La publicité « coyote » circule malgré la violation des règles de TikTok, qui interdisent la « promotion et la facilitation d’activités criminelles ».

« Maintenir la sécurité de notre communauté est une responsabilité que nous prenons très au sérieux et nous ne tolérons pas les contenus qui encouragent l’exploitation humaine, y compris la traite des êtres humains », a-t-il déclaré. AFP un porte-parole du réseau.

Au troisième trimestre 2022, TikTok a supprimé de sa propre initiative 82% des vidéos liées à des pratiques criminelles.

Chasse aux « coyotes »

Pour contrer cette menace, les autorités ont formé des cellules spécialisées.

Dans une salle pleine d’ordinateurs à Mexico, des experts de l’Agence d’enquête criminelle du bureau du procureur général surveillent les profils des médias sociaux.

Sur un tableau ils indiquent les personnes d’intérêt et leurs traces sur le web.

L’unité, créée en 2017, a été impliquée dans quelque 300 dossiers d’enquête sur la traite des êtres humains, indique Rolando Rosas, directeur du Centre de communication de la Police ministérielle fédérale.

Au Mexique, « les entreprises de services numériques sont obligées de fournir des informations lorsqu’il y a un crime », explique Rosas, soulignant la collaboration fructueuse avec les plateformes.

Benjamín Oviedo, chef de l’unité, explique que ses agents interviennent, par exemple, lorsqu’un paiement à un trafiquant est convenu ou effectué par des moyens informatiques.

Mais les publicités ne sont pas toujours réelles. « Beaucoup de choses que nous trouvons pourraient être une fraude », déclare Rosas.
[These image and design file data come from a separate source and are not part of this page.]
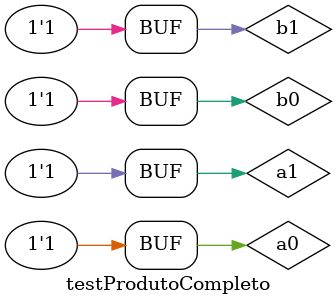
<source format=v>


module produtoCompleto (s0, s1, s2, s3, a0, a1, b0, b1);
output s0, s1, s2, s3;
input a0, a1, b0, b1;

wire s4, s5, s6, s7, s8;

and AND1 (s4, a1, b1);
and AND2 (s5, a0, b0);
and AND3 (s6, a1, b0);
and AND4 (s7, a0, b1);
and AND5 (s3, s4, s5);
not NOT1 (s8, s5);
and AND6 (s2, s4, s8);
xor XOR1 (s1, s6, s7);

assign s0 = s5;

endmodule // -- fim module produtoCompleto

// ------------------------
// -- test Produto Completo 
// ------------------------

module testProdutoCompleto;
reg   a0, a1, a2, b0, b1, b2, c;
wire  s0, s1, s2, s3;

// -- instância
produtoCompleto PC1 (s0, s1, s2, s3, a0, a1, b0, b1);

initial begin:start
a1=0; a0=0; b1=0; b0=0;
end

//-- parte principal
initial begin:main
$display("Guia 05 - Exercicio 03 - Eduardo de Abreu Fortes - 384047");
$display("Test produto_completo de 2 bits");
$display("\na1 a0 * b1 b0 = s20 s10 s00\n");
$monitor("%b %b  *  %b %b  =  %b %b %b %b", a1, a0, b1, b0, s3, s2, s1, s0);
#1  a1=0; a0=0; b1=0; b0=1;
#1  a1=0; a0=0; b1=1; b0=0;
#1  a1=0; a0=0; b1=1; b0=1;
#1  a1=0; a0=1; b1=0; b0=0;
#1  a1=0; a0=1; b1=0; b0=1;
#1  a1=0; a0=1; b1=1; b0=0;
#1  a1=0; a0=1; b1=1; b0=1;
#1  a1=1; a0=0; b1=0; b0=0;
#1  a1=1; a0=0; b1=0; b0=1;
#1  a1=1; a0=0; b1=1; b0=0;
#1  a1=1; a0=0; b1=1; b0=1;
#1  a1=1; a0=1; b1=0; b0=0;
#1  a1=1; a0=1; b1=0; b0=1;
#1  a1=1; a0=1; b1=1; b0=0;
#1  a1=1; a0=1; b1=1; b0=1;

end

endmodule // -- fim module test produto completp
</source>
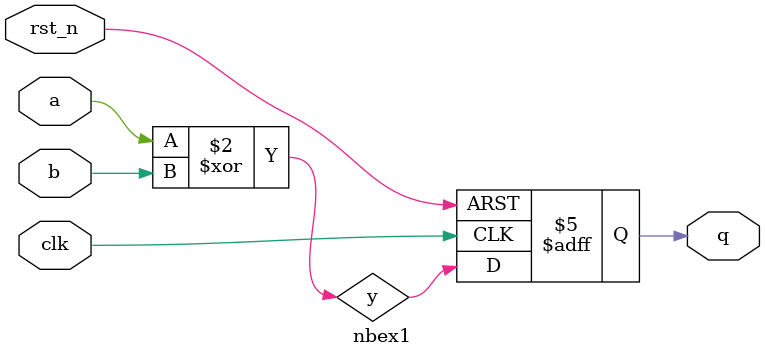
<source format=v>
    module nbex2 (q, a, b, clk, rst_n);
      output q; 
      input  clk, rst_n; 
      input  a, b; 
      reg    q; 
 
      always @(posedge clk or negedge rst_n) 
        if (!rst_n) q <= 1'b0; // Ê±ÐòÂß¼­ 
        else        q <= a ^ b;// Òì»ò£¬Îª×éºÏÂß¼­ 
    endmodule 
     module nbex1 (q, a, b, clk, rst_n);
      output q; 
      input  clk, rst_n; 
      input  a, b; 
      reg    q, y; 
 
      always @(a or b) 
        y = a ^ b; 
 
      always @(posedge clk or negedge rst_n) 
        if (!rst_n) q <= 1'b0; 
        else        q <= y; 
    endmodule 
    
</source>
Un rapport de l’OIM publié en février confirme que TikTok est utilisé par les trafiquants comme « support promotionnel » pour montrer « des cas réussis de traversées irrégulières » en vidéo. Et il prévient que ce crime ouvre la porte à d’autres crimes comme l’exploitation sexuelle des mineurs.

L’organisation a interrogé 531 migrants en transit, dont 64% ont affirmé avoir accédé à un smartphone et à Internet pendant le voyage.

Devant la Commission mexicaine d’aide aux réfugiés, Brenand Vilne, un Haïtien de 30 ans, affiche sur son téléphone des publications qu’il a recherchées sur TikTok pour traverser le Darién.

L’un montre des gens marchant dans la jungle ; un autre, des migrants traversant une rivière. Un pèlerinage qui est loin de s’arrêter, que ce soit dans la jungle, le désert ou sur le web.